Segment Start: DATASET RECORDS

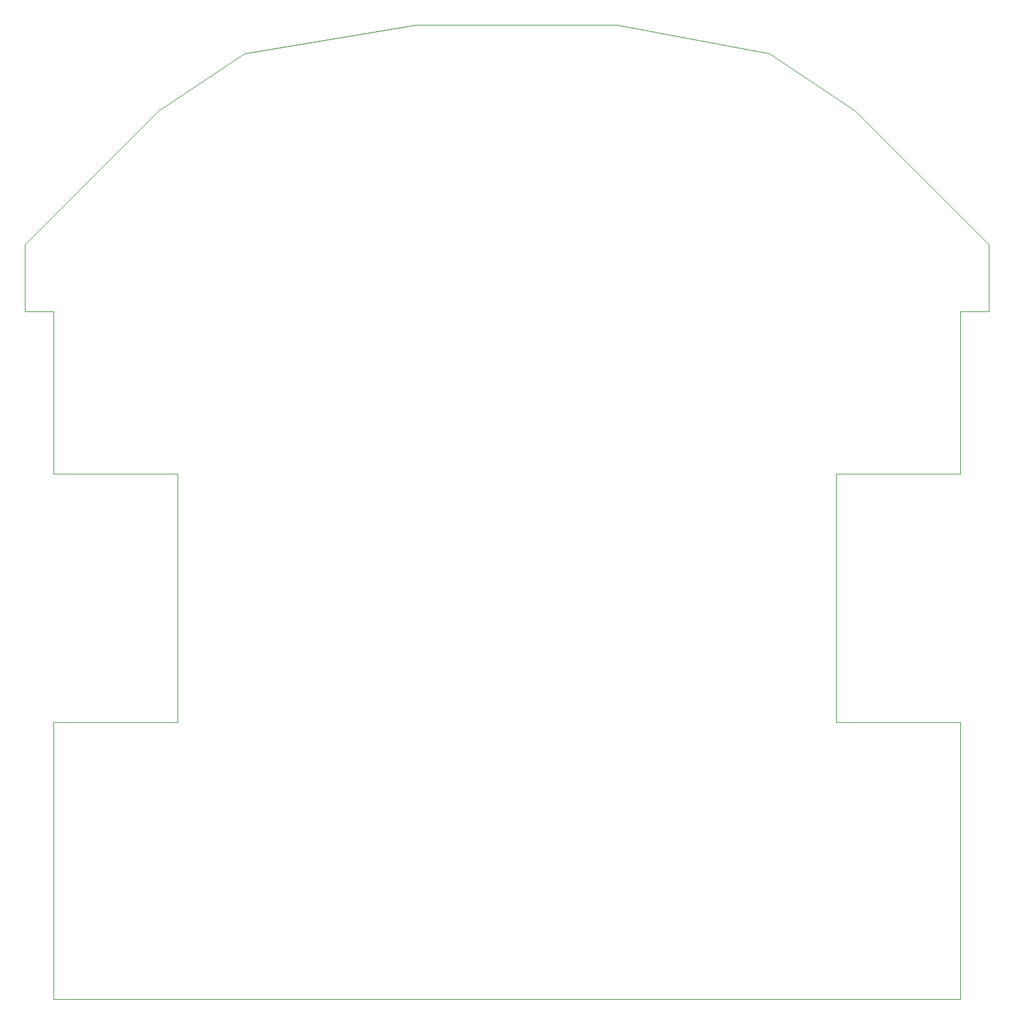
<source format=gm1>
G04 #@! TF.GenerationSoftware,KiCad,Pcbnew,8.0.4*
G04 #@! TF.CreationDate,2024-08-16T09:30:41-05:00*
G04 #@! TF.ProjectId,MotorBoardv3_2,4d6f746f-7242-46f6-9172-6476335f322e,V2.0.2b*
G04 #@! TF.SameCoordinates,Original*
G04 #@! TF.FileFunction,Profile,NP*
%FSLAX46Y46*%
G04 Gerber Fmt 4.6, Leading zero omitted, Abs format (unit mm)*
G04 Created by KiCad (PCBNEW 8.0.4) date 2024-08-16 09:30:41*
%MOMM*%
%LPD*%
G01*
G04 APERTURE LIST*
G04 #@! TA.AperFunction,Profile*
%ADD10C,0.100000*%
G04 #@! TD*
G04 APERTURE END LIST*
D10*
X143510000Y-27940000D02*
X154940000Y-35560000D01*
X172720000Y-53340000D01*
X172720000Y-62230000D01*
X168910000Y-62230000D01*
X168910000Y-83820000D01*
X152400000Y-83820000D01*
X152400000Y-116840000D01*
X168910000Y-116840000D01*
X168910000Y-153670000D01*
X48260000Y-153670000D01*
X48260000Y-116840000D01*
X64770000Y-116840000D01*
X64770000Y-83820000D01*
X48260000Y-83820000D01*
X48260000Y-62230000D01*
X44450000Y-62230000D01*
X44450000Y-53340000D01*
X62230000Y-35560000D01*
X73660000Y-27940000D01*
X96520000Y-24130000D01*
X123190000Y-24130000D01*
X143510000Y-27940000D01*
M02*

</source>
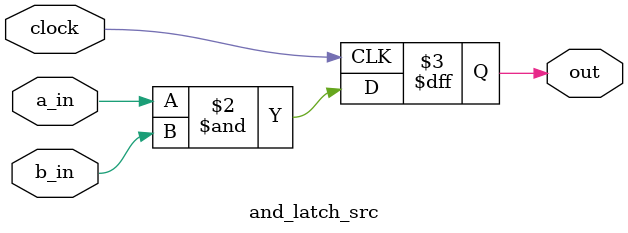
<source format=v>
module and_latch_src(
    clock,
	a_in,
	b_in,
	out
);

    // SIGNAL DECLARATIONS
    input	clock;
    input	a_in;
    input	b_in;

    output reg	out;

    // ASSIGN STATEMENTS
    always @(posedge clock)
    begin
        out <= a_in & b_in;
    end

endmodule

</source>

Segment End: DATASET RECORDS

### AIM OF THE EXERCISE
Return every record exactly, minus the pictures.

### RESULT BELOW
<source format=gm1>
G04 #@! TF.GenerationSoftware,KiCad,Pcbnew,8.0.4*
G04 #@! TF.CreationDate,2024-08-16T09:30:41-05:00*
G04 #@! TF.ProjectId,MotorBoardv3_2,4d6f746f-7242-46f6-9172-6476335f322e,V2.0.2b*
G04 #@! TF.SameCoordinates,Original*
G04 #@! TF.FileFunction,Profile,NP*
%FSLAX46Y46*%
G04 Gerber Fmt 4.6, Leading zero omitted, Abs format (unit mm)*
G04 Created by KiCad (PCBNEW 8.0.4) date 2024-08-16 09:30:41*
%MOMM*%
%LPD*%
G01*
G04 APERTURE LIST*
G04 #@! TA.AperFunction,Profile*
%ADD10C,0.100000*%
G04 #@! TD*
G04 APERTURE END LIST*
D10*
X143510000Y-27940000D02*
X154940000Y-35560000D01*
X172720000Y-53340000D01*
X172720000Y-62230000D01*
X168910000Y-62230000D01*
X168910000Y-83820000D01*
X152400000Y-83820000D01*
X152400000Y-116840000D01*
X168910000Y-116840000D01*
X168910000Y-153670000D01*
X48260000Y-153670000D01*
X48260000Y-116840000D01*
X64770000Y-116840000D01*
X64770000Y-83820000D01*
X48260000Y-83820000D01*
X48260000Y-62230000D01*
X44450000Y-62230000D01*
X44450000Y-53340000D01*
X62230000Y-35560000D01*
X73660000Y-27940000D01*
X96520000Y-24130000D01*
X123190000Y-24130000D01*
X143510000Y-27940000D01*
M02*

</source>
<source format=v>
module and_latch_src(
    clock,
	a_in,
	b_in,
	out
);

    // SIGNAL DECLARATIONS
    input	clock;
    input	a_in;
    input	b_in;

    output reg	out;

    // ASSIGN STATEMENTS
    always @(posedge clock)
    begin
        out <= a_in & b_in;
    end

endmodule

</source>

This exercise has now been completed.